- **EXERCISE REQUIREMENTS**
Pick out the lines below with "state" and list them.

- **INPUT MATERIAL**

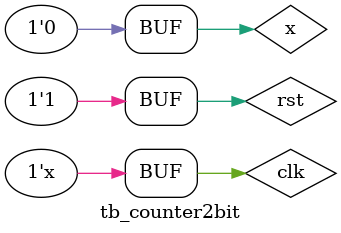
<source format=v>
module tb_counter2bit();


reg clk, rst, x;
wire [1:0] state;

counter_2bit u1(clk, rst, x, state);

initial begin
    clk <=0;
    rst <=1;
    x = 0;
    #10 rst <= 0;
    #10 rst <= 1;
    
    #10 x <= 1;
    #10 x <= 0;
    
    #30 x<=1;
    #30 x<=0;
    
    #10 x<=1;
    #10 x<=0;
    
    #10 x<=1;
    #10 x<=0;
    #10 x<=1;
    #10 x<=0;
    #10 x<=1;
    #10 x<=0;
    
    
  end
 
 always begin
    #5 clk <= ~clk;
  end
 endmodule  
</source>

- **EXERCISE RESPONSE**
wire [1:0] state;
counter_2bit u1(clk, rst, x, state);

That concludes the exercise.